Roy Fagerberg, age eighty-two, of Chapel Hill, is among more than 1.5 million Americans taking the blood thinner warfarin. The typical starting dose is five milligrams a day, but he needs only three.
Two milligrams in difference are important when the drug has also been used as rat poison for fifty years.
Finding the right dose of warfarin for each patient is time-consuming trial and error, but a new study by an international group that includes UNC Eshelman School of Pharmacy scientists suggests that looking at a patient’s genes can speed up the process.
Warfarin is tricky: the dose needed to achieve the desired anticoagulant effect can vary by up to ten times from person to person. Getting too much or too little can cause dangerous bleeding or clotting. Currently, patients start with an average dose, which is then carefully adjusted over a period of weeks or months until the correct dosage is found. Entire clinics are devoted to this pursuit.
“The promise of genetic testing is getting the right drug in the right amount to the right person at the right time every time. . . . This study is a big step in that direction with warfarin.”
— Howard McLeod, director of the UNC Institute
for Pharmacogenomics and Individualized Therapy
Now, researchers from the International Warfarin Pharmacogenetics Consortium—a global collaboration of scientists hosted by the Stanford University-based research network, PharmGKB—have shown that taking two genes into account can result in a warfarin dose that is closer to being right the first time. The study appears in the February 19, 2009, issue of the New England Journal of Medicine.
“Our analysis shows that the pharmacogenetic test is better at identifying patients who lie at either the high end or the low end of the warfarin-dose spectrum,” said Michael Wagner, PhD, a professor in the School and a member of the paper’s writing committee. “That’s important because nearly half of the people taking warfarin fall into those extreme ranges, putting them at the greatest risk for excessive bleeding or clotting.”
Variations in two genes—cytochrome P450, subfamily 2C, polypeptide 9 (CYP2C9) and Vitamin K epoxide reductase complex 1 (VKORC1)—affect how much warfarin a person needs to achieve the desired effect. In 2007 the FDA added this genetic information to warfarin’s label but did not specify how the information could be used.
To begin developing guidelines, consortium members pooled clinical and genetic data from 5,052 patients taking warfarin from twenty-one centers around the world.
Because these patients were already on warfarin, the researchers knew the appropriate dose for each person.
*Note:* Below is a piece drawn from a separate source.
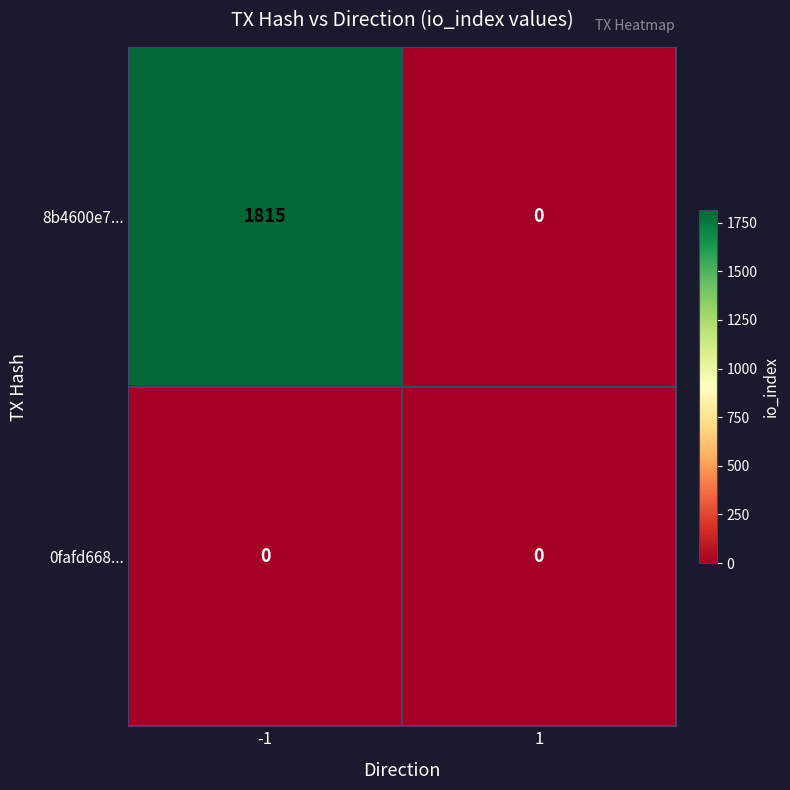

Rank the series by their average value, from lowest to highest.

0fafd668..., 8b4600e7...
Then they created three different dosing strategies designed to recommend an initial dose for each patient. The first was a fixed dose of five milligrams. The second method factored in clinical data such as age, weight, and medical condition. The third combined the clinical information with the patient’s genetic profile.
The strategies then were compared to see which one best predicted an initial dose that was within 20 percent of the dose a patient was taking, a threshold that the researchers considered to be a meaningful difference.
For the 46 percent of patients requiring less than three milligrams or more than seven milligrams of warfarin each day, using genetic information resulted in a more accurate dose. For patients needing the smaller dose, the pharmacogenetic method made a correct prediction nearly 50 percent of the time, compared to the clinical information alone, which was accurate only one-third of the time. For those who required a larger dose, the pharmacogenetic guideline predicted the correct dose nearly 25 percent of the time, compared to the clinical method’s seven percent success rate.
“The promise of genetic testing is getting the right drug in the right amount to the right person at the right time every time,” said Howard McLeod, PharmD, director of the UNC Institute for Pharmacogenomics and Individualized Therapyand Fred Eshelman Distinguished Professor of Pharmacotherapy and Experimental Therapeutics in the School. “With a patient like Mr. Fagerberg, who can only tolerate a small dose, getting it right the first time is even more important. This study is a big step in that direction with warfarin.”
The next step is to determine whether more accurate initial dosing results in better health for the patient, he said.
“We’ve been dosing warfarin through trial and error for more than fifty years, with good success,” McLeod said. “We currently have a trial underway to see if using pharmacogenetic dosing initially improves a patient’s health long term. After all, better health for everyone is the ultimate goal of our research.”
Warfarin, commonly known under the brand name Coumadin, was initially developed as a pesticide against rats and mice. It was approved for medical use in the 1950s and is used to prevent the formation of blood clots. Physicians write more than 30 million prescriptions for the drug each year. Warfarin interacts with many other drugs and even some foods and herbs, such as garlic, ginseng and ginger.
“This research study has made an important advance toward personalizing medicine—it uses data from countries around the world to develop a gene-based strategy for warfarin dosing that could benefit a wide range of patients,” said Jeremy M. Berg, PhD, director of the National Institute of General Medical Sciences, which partially funded the study. “This is a wonderful example of international cooperation and the results are especially valuable for the United States, since our population is so genetically diverse.”